I liked the book a lot. There are lots of topics in common with my upcoming book, in fact, including wellness programs and personal data collection, and other ways that employers have increasing control over our bodies and lives. And although we largely agree, it was interesting to read their more historical take on things. Also, it was a super fast read, at only 135 pages. I recommend it.

Categories: Uncategorized
  1. mathematrucker
    July 16, 2016 at 12:40 pm

    Given the brisk pace at which privacy is on the run in the trucking industry nowadays, the mental leap required to get from “sleepiness” detection


    to “wellness” detection would fit nicely in a Twit of the Year competition



  2. orthonormal
    July 16, 2016 at 2:02 pm

    Related: Why Employers Love Advocating Self-Care



  3. July 16, 2016 at 2:29 pm

    I can’t imagine this could be completely addressed without the theological perspective.


  4. Bertie
    July 16, 2016 at 8:41 pm

    Mathbabe, I gather from this that u r writing another book, did I miss a post on your blog about this?


    • mathematrucker
      July 16, 2016 at 10:27 pm

      WMD is still upcoming.


  5. July 16, 2016 at 11:43 pm

    “so the book has a welcome non-U.S. perspective”

    What are you implying by that?


    • mathematrucker
      July 17, 2016 at 9:59 am

      [me sprinting in from the outfield again] Bernie Sanders plucked Scandinavia out for a reason…nudge nudge wink wink say no more.


      • July 17, 2016 at 10:49 am

        I came to this country a child refugee and I have a choice as to where to live. Despite my European Union passport, I prefer to live here and I love this country with all its warts. I can understand why others would want to live elsewhere.


  6. Chris
    July 17, 2016 at 1:16 am

    Sounds consonant with Barbara Ehrenreich’s argument in Bright-Sided: How the Relentless Promotion of Positive Thinking Has Undermined America. It came out at the height of the Oprah-sanctioned hysteria over “The Secret” and before nonsense like Lean In; and it points to the way that the cult of individual responsibility and see-it-and-be-it positive thinking undermines the real need for structural reform and to recognize that things are not always good and it’s not ok.


  7. Thad
    July 17, 2016 at 3:36 am

    I have two questions about this post:
    1. Is this “wellness syndrome” a modern issue? When was humanity’s worldview NOT narcissistic?
    2. Where does one draw the line between “personal responsibility” and “victim of a failed political system”?

    I don’t see: i) how this book adds to an “ethics” debate (ethics as in how should one lead his life) ii) what do the authors propose as an alternative worldview?

    There are aspects of your life which you can control and others which you can’t.

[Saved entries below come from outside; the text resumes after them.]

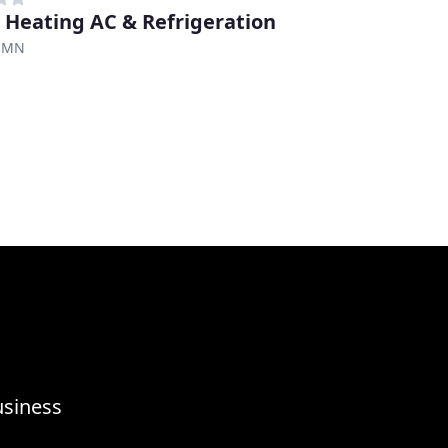
 Heating AC & Refrigeration
, MN
usiness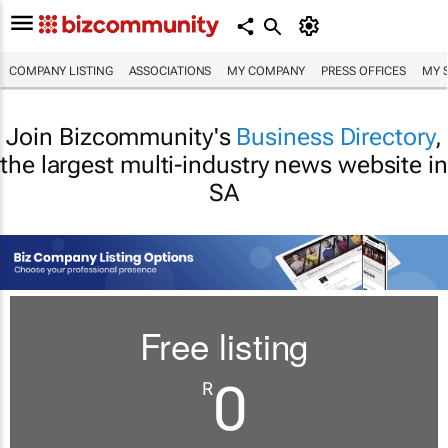
COMPANY LISTING
ASSOCIATIONS
MY COMPANY
PRESS OFFICES
MY 
Join Bizcommunity's
Business Directory
,
the largest multi-industry news website in
SA
Free listing
0
R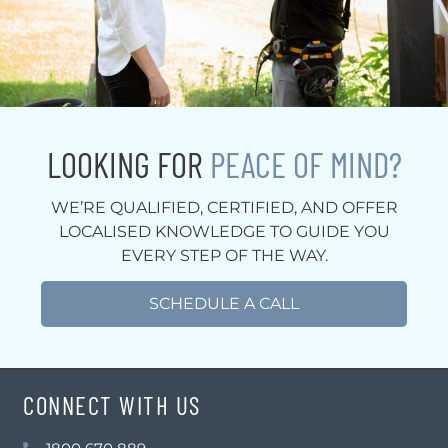
LOOKING FOR
PEACE OF MIND?
WE’RE QUALIFIED, CERTIFIED, AND OFFER
LOCALISED KNOWLEDGE TO GUIDE YOU
EVERY STEP OF THE WAY.
SCHEDULE A CALL
CONNECT WITH US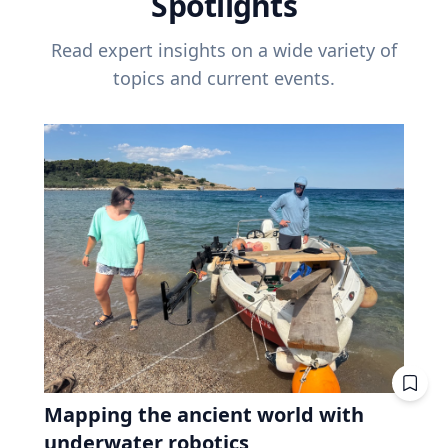
Spotlights
Read expert insights on a wide variety of
topics and current events.
Mapping the ancient world with
underwater robotics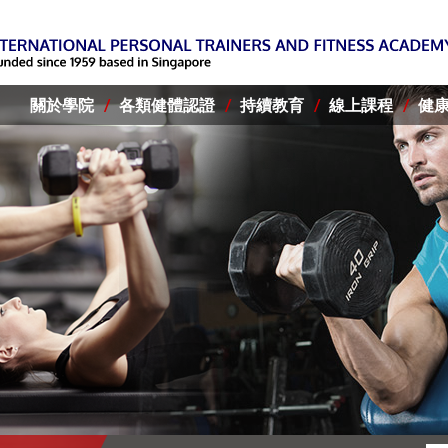
關於學院
各類健體認證
持續教育
線上課程
健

The ones you can control, you should be trying to constantly improve. If you get lazy, you feel bad: it’s called conscience.

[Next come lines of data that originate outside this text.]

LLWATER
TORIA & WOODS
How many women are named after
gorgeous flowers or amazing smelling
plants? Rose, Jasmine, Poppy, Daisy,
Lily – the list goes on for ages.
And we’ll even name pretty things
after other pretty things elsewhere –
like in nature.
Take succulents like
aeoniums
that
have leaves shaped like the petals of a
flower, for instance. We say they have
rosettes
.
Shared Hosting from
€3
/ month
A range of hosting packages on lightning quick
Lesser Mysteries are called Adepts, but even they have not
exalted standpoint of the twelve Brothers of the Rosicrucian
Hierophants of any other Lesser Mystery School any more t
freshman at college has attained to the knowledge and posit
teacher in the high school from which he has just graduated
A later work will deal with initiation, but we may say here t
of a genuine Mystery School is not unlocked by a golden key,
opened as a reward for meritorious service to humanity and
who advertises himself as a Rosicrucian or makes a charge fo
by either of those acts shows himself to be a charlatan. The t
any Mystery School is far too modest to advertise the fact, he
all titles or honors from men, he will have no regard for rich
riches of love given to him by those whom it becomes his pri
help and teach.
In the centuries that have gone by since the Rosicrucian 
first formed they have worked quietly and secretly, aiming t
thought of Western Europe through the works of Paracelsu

    • July 18, 2016 at 6:25 pm

      “There are aspects of your life which you can control and others which you can’t. The ones you can control, you should be trying to constantly improve. If you get lazy, you feel bad: it’s called conscience.”

      Yikes. I don’t doubt that feeling bad, aka conscience, can be of value in prompting us to experiment with ways to solve problems, but by far it’s not the only way.


  8. rob
    July 19, 2016 at 1:58 pm

    If the market promotes social or personal ills, aren’t these externalities cures for which the market or gov’t should absorb through some service or regulation? These are tractable problems, so they should addressed with at least a try. I regret the loss of cigarette culture, but I concede that we’re, all things considered, better off without them. I don’t see such regulation as avoiding conscience. The market succeeds by serving any desire however destructive as long as it doesn’t interfere with itself. Dollars aren’t health-interested or human. But societies are, so they should act on those human interests.